If you manage independent contractors (ICs), I am sure that one of your New Year’s goals is to avoid employee misclassifications. I hereby present you a pertinent story for the holiday season.
Earlier this year, the State of New York’s Unemployment Insurance Appeal Board (UIAB) issued a decision regarding an IC who had filed for benefits as an employee. The Assistant Production Manager (APM) of the New Year’s Eve ball drop at Times Square had been considered an IC by the production company. The production company agreed to provide services for the New Year’s Eve ball drop at Times Square for an alliance of area building and business owners. The APM was recruited by a manager who worked for the production company as an employee.
The written agreement defined the APM as an “independent contractor” engaged to provide “administrative and production management services as required.” She was expected to devote her full business time and attention for approximately one month prior to the New Year’s event.
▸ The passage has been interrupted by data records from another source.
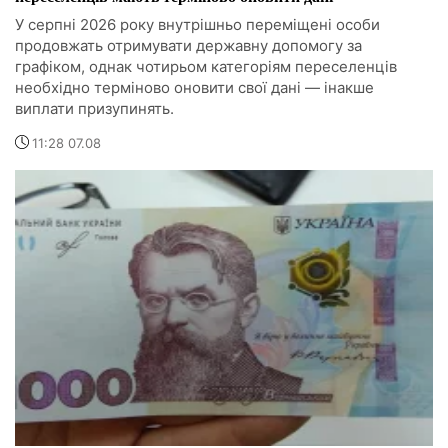
У серпні 2026 року внутрішньо переміщені особи
продовжать отримувати державну допомогу за
графіком, однак чотирьом категоріям переселенців
необхідно терміново оновити свої дані — інакше
виплати призупинять.
11:28 07.08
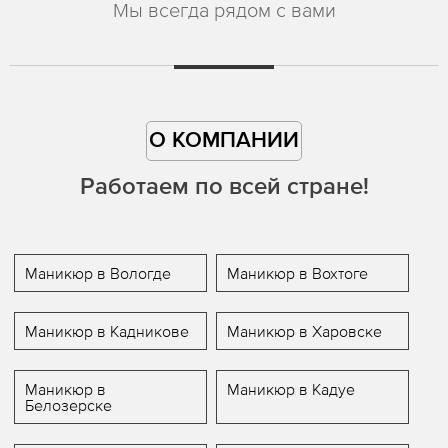
Мы всегда рядом с вами
О КОМПАНИИ
Работаем по всей стране!
Маникюр в Вологде
Маникюр в Вохтоге
Маникюр в Кадникове
Маникюр в Харовске
Маникюр в
Маникюр в Кадуе
Белозерске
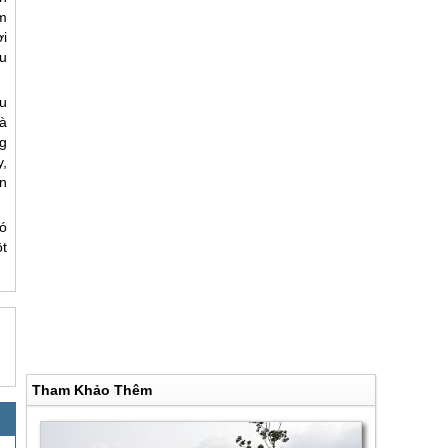
m
i
au
u
à
g
,
ện
ó
t
Tham Khảo Thêm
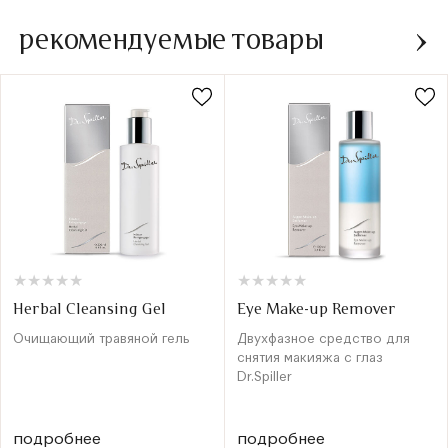
рекомендуемые товары
★
★
★
★
★
★
★
★
★
★
★
★
★
★
★
★
★
★
★
★
Herbal Cleansing Gel
Eye Make-up Remover
Очищающий травяной гель
Двухфазное средство для
снятия макияжа с глаз
Dr.Spiller
подробнее
подробнее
The APM was required to personally provide “such consulting services at such time or times and at such place or places as reasonably required.” The written agreement stated reasonable expenses would be reimbursed and that the production company retained the intellectual property rights to the individual’s work product.
- The individual performed “various administrative and production management tasks regarding the event” as required by the production company
- The individual also oversaw a team of production assistants
- The group operated out of a trailer and used materials and supplies furnished by the production company and/or the alliance of business owners
- The individual was paid 50 percent of the payment owed on or about December 5th (at the inception of the work) and the second and final installment on or about January 8th (after the completion)
- The individual received a 1099
After the event closed, the APM filed a claim for unemployment benefits and stated that:
- She was not in business for herself
- She had been recruited for the position by the production company
- She had been instructed as to when, where and how the work was to be performed
- She was required to report to a supervisor on a regular basis
- She was required to work an established work schedule, to submit reports on her activities, and to have her work inspected and/or reviewed
The New York UIAB’s final decision stated: “We conclude that the production company is the employer and exercised and/or reserved the right to exercise sufficient supervision, direction and/or control over the claimant and others similarly situated to establish an employment relationship.” This decision held the production company liable for employee and payroll taxes on wages paid to the Assistant Production Manager of the New Year’s Eve Ball Drop at Times Square. The decision also held other “similarly situated” workers (the production assistants) to be employees.
I invite you to begin 2013 free of misclassifications. Something to think about while watching the ball drop this year…
Happy New Year!
Disclaimer: Given the general nature and context of this article, the material presented should not be relied upon or construed as either tax or legal advice. For specific information on recent developments, the effects of particular factual situations or of a particular law in regards to your business, or before making decisions based upon this presentation, you should obtain the opinion of a qualified expert.